One of the central themes of the Scripture is that the people who need God, the people who should recognize him, the people to whom he has done nothing but good reject him, ignore him, and ultimately—in the case of Christ—side with the powers of darkness that oppress them in order to crucify him.

    • 2 Chronicles 24:19 (NKJV) says, “He sent prophets to them, to bring them back to the LORD; and they testified against them, but they would not listen.”
    • Isaiah 30:10 (NIV) says, “They say to the seers, ‘See no more visions!’ and to the prophets, ‘Give us no more visions of what is right! Tell us pleasant things, prophesy illusions.'”
    • John 1:10-11 (NIV) says, “He was in the world, and though the world was made through him, the world did not recognize him. He came to that which was his own, but his own did not receive him.”

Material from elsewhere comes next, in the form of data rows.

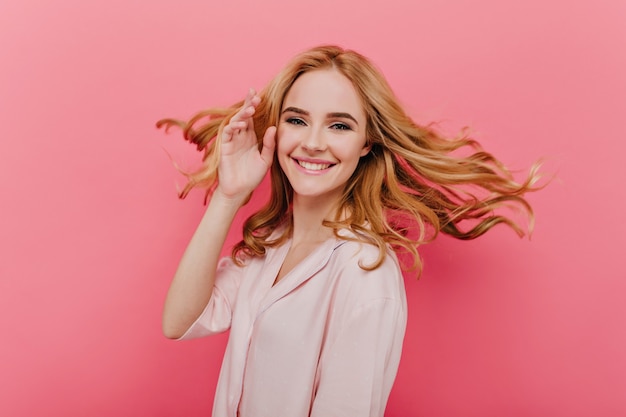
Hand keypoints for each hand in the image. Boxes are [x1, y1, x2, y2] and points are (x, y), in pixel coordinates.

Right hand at [216, 88, 275, 202]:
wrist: (240, 190)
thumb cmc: (252, 176)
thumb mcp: (266, 159)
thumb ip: (269, 144)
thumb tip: (273, 128)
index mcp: (250, 137)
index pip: (251, 118)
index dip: (253, 106)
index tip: (258, 95)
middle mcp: (240, 136)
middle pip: (243, 116)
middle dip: (247, 105)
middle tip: (254, 96)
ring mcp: (232, 141)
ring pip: (234, 122)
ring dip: (241, 115)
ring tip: (250, 110)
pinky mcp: (224, 147)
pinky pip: (226, 133)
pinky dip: (232, 127)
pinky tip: (239, 124)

Sometimes it’s so painful that all you can do is laugh.

You have these friends who are always sad and struggling and talking about how bad their life is. And then you invite them to join you in receiving the word of life and they come up with the silliest excuses. The meeting time is too early. Then, it’s too late. The gathering is too formal. Then, it’s too loose. They’re too busy to come to the gathering, but they’re never too busy to moan for hours about how much they’re struggling.

Jesus understood that all too well. In Matthew 17:19, he summarizes his generation this way:

17 “‘We played the pipe for you, 
and you did not dance; 
we sang a dirge, 
and you did not mourn.’

18 For John came neither eating nor drinking, and they say, ‘He has a demon.’ 19 The Son of Man came eating and drinking, and they say, ‘Here is a glutton and a drunkard, a friend of tax collectors and sinners.’”

If that were the end of the story, it would be a rather discouraging one, indeed. But fortunately there’s another theme that runs all the way through the Scripture. The Apostle Paul describes it this way in Romans 10:19-20:

“I will make you envious by those who are not a nation;
I will make you angry by a nation that has no understanding.”[j]

20 … “I was found by those who did not seek me;
I revealed myself to those who did not ask for me.”

Never forget that the reason you’re here in the first place is because the people who should have believed, rejected the invitation of Christ.

But the Apostle Paul warns us in Romans 11 that that fact should make us humble, not proud:

17 If some of the branches have been broken off, and you, though a wild olive shoot, have been grafted in among the others and now share in the nourishing sap from the olive root, 18 do not consider yourself to be superior to those other branches. If you do, consider this: You do not support the root, but the root supports you. 19 You will say then, “Branches were broken off so that I could be grafted in.” 20 Granted. But they were broken off because of unbelief, and you stand by faith. Do not be arrogant, but tremble. 21 For if God did not spare the natural branches, he will not spare you either.

22 Consider therefore the kindness and sternness of God: sternness to those who fell, but kindness to you, provided that you continue in his kindness. Otherwise, you also will be cut off. 23 And if they do not persist in unbelief, they will be grafted in, for God is able to graft them in again. 24 After all, if you were cut out of an olive tree that is wild by nature, and contrary to nature were grafted into a cultivated olive tree, how much more readily will these, the natural branches, be grafted into their own olive tree!

And this is what the story we’ll be learning about in next week’s blog posts is all about. It weaves together all three of those themes that we just mentioned:

    • God reaches out to the people who should respond to him, and they don’t; so
    • God reaches the people who no one thinks will respond to him, and they do; but
    • their response should lead to gratitude and humility, not pride.

The story is called the Parable of the Wedding Feast, and Jesus tells it to the chief priests and the Pharisees – those who should have responded to his invitation to feast –  but didn’t.

In what ways are you like those who mumble and groan about their circumstances but don’t accept help when it comes? Are you not responding to God in an area you should be?